▶ **Given problem**
The blog extract below names specialized fields in which "salient" has its own meaning. List each field with the meaning the extract gives for it.

▶ **Page extract**

Darn. How can I be so right about being so wrong? It is in fact, Middle English--kenebowe kene- (origin unknown--hate when that happens!) +bowe which is "bow" or "bend". Like elbow. And in fact elbows have a lot to do with it, because akimbo is really about the elbows pointing out to the side with hands on hips. Yeah, yeah--I got that wrong too.

However, there is a bright side. Turns out that the ever provocative Anatole Liberman has written an article about the problematic etymology of the word for the OUP. Hooray! I advise you to stop reading this highly speculative blog and read his article here.

If you must choose to read on, I will pose a quiet note of contradiction, though. Liberman says:

"A third putative source of akimbo is Gaelic cam “bent, crooked”; the English adverb kim-kam “all awry, all askew” has been attested...The suggestion that just one component of akimbo is Celtic has little to recommend it."

Well, maybe. I find it interesting, though, that I had some underlying sense of the 'all awry, all askew' meaning, even if it did not pan out. Does that come from my Irish roots? Or, more probably, has this shadowy secondary meaning haunted the word all along?

Mr. Liberman, I hope that some day, these questions will be answered.



   

Wednesday, December 8, 2010

salient

Okay, enough about Spam and enough about spam. "Salient" is actually taking a step backwards. Sure, I think I know what I'm saying when I mention the salient point about something. To me I mean, the crucial point, or the most revealing point--something like that. But when I was researching resilience a few posts back, I noticed  a passing reference in the etymology of the word that "salient" was actually a relative. In short, we have another of those salire words, meaning that somehow it probably incorporates the concept of leaping or bouncing. Right? The bouncing point? The leaping point? What? I wouldn't believe it was the same root, but apparently it is. Time to find out how.

So first things first. I am not too far off base in my sense of the word, because "salient" means conspicuous, noticeable, prominent. It is what juts out above the surface. It is, I suppose, what leaps out at one, which connects it to its other salire relatives. It has a military meaning, as when a part of the forward line pushes forward into enemy territory, and it has a geometrical meaning, where an angle of less than a 180 degrees is a salient angle. It has a meaning in heraldry, where it applies to creatures that are leaping or springing. Speaking of springing creatures, the superorder that includes frogs and toads and related fossils is called Salientia.
  

But the salient point in all this is, well, the salient point. According to the Online etymology dictionary, the "salient point" first appeared in English in the 1670s. The salient point is the heart of an embryo,which seems to leap. It goes all the way back to Aristotle, as the punctum saliens in his writings. "Hence," as the dictionary entry so eloquently ends, "the 'starting point' of anything."

Saturday, December 4, 2010

Spam--Part 2


Before we entirely leave the topic of SPAM- part one, I will confess that I failed to pursue my research far enough to include the classic Monty Python skit on same. For those of you who haven't seen this error corrected by astute blog commenters, I have included the YouTube above.  I have actually left out a lot of SPAM lore and culture, and this blog acknowledges that it has hit only the tip of the SPAM iceberg.

But before this image imprints itself too deeply, let's quickly move on to the other meaning of spam. Of course we all know what it is by now, though I will attempt to define it more precisely.  How did the email junk mail we love to hate come to adopt this name? And how does electronic spam really work? How effective is it? Do people really leap to buy Viagra through these means?

▶ **Record list**
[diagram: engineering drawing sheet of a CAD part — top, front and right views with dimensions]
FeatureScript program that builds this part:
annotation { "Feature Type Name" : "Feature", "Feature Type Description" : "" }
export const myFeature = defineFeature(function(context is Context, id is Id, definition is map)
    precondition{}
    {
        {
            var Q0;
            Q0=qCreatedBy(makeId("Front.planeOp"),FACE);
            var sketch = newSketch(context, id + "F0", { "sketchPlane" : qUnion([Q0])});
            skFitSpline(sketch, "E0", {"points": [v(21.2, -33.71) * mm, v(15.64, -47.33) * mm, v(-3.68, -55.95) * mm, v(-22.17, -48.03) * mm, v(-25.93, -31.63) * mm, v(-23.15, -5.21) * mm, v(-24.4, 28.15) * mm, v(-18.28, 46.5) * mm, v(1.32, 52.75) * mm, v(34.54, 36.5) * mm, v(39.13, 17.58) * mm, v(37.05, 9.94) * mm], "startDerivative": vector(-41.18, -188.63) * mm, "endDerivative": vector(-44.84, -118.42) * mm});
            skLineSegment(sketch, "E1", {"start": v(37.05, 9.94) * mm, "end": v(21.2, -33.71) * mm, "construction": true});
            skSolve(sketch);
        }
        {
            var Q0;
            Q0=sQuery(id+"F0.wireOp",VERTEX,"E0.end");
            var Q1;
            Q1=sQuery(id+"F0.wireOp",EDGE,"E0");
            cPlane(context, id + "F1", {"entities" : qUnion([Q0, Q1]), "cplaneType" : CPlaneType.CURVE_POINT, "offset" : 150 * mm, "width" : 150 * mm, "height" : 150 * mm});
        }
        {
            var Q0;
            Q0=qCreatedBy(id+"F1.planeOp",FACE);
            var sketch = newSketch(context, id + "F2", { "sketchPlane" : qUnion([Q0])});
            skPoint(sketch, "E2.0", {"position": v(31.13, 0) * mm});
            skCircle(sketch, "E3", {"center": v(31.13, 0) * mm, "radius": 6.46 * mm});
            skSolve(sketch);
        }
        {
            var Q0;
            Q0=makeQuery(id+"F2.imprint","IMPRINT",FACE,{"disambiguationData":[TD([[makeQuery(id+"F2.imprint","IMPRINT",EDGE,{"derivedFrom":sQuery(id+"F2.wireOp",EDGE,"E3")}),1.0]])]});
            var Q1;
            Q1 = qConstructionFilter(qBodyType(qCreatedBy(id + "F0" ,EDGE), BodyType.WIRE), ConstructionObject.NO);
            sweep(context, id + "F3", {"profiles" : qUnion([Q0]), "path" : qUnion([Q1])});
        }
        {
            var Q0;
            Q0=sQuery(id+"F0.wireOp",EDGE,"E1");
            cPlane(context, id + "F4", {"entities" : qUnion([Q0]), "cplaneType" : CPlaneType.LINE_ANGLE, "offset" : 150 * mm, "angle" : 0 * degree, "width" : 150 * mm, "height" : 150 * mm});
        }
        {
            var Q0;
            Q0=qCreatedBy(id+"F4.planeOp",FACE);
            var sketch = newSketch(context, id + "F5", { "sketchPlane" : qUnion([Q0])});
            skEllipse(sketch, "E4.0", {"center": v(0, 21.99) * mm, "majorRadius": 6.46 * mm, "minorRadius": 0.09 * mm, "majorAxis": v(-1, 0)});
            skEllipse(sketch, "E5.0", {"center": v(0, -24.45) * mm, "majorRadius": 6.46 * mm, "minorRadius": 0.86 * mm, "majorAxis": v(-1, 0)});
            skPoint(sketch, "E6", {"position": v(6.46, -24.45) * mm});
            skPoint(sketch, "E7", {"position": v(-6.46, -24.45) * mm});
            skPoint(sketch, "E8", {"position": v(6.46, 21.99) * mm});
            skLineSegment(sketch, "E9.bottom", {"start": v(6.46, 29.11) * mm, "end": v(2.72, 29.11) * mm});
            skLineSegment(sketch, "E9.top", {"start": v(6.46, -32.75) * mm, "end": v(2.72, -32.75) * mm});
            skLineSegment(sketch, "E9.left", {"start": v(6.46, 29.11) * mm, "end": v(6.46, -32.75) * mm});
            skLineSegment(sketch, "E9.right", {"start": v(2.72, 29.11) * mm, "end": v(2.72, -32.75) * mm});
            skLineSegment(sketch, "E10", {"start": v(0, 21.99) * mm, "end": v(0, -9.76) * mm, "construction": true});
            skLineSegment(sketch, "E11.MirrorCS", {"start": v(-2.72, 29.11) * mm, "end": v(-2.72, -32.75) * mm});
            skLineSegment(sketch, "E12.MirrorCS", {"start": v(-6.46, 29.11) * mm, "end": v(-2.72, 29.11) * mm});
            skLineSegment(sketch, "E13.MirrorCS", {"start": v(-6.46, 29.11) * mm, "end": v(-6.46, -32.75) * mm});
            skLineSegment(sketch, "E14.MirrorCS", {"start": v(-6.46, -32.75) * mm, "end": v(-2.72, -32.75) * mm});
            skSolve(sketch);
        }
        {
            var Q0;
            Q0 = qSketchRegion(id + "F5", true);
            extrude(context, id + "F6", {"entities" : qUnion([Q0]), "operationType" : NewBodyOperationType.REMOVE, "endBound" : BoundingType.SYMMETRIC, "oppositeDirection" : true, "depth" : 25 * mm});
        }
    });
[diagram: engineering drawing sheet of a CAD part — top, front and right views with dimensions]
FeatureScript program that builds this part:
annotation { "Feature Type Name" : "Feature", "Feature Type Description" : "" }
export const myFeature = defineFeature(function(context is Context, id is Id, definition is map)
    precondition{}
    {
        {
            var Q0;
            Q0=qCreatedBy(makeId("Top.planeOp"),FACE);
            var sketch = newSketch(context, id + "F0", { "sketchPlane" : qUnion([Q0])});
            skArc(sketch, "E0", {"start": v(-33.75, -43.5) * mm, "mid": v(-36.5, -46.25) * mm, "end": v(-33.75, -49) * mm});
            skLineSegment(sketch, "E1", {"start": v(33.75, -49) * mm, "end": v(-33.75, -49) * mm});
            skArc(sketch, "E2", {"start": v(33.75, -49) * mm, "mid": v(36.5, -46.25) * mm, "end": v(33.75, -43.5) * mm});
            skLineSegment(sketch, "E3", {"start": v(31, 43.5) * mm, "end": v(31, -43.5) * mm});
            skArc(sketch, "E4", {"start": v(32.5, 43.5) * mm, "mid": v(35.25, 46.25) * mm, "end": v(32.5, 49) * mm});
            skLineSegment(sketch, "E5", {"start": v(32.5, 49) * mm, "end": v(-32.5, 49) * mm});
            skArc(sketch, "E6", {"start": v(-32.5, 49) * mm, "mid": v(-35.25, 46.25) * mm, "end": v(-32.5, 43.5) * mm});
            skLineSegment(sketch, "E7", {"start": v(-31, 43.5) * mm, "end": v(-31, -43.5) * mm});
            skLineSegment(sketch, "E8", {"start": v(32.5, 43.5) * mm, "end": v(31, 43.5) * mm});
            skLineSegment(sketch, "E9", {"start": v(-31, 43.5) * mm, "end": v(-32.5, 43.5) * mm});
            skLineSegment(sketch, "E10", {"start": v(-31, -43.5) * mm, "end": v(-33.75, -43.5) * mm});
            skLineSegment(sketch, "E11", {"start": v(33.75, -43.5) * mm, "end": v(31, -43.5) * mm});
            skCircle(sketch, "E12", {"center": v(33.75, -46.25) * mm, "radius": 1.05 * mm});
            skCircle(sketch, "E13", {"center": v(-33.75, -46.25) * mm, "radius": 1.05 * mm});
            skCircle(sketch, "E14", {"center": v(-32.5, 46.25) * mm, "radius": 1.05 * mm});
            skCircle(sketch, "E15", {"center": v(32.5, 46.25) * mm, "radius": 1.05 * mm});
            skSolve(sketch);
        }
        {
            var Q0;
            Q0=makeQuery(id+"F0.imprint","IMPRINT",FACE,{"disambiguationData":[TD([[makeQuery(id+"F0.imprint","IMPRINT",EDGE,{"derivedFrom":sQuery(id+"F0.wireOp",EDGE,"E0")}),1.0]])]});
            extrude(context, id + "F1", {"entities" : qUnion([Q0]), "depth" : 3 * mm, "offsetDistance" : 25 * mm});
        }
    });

▶ **Worked solution**
- Military: a part of the forward line that pushes forward into enemy territory.
- Geometry: an angle of less than 180 degrees is a salient angle.
- Heraldry: it applies to creatures that are leaping or springing.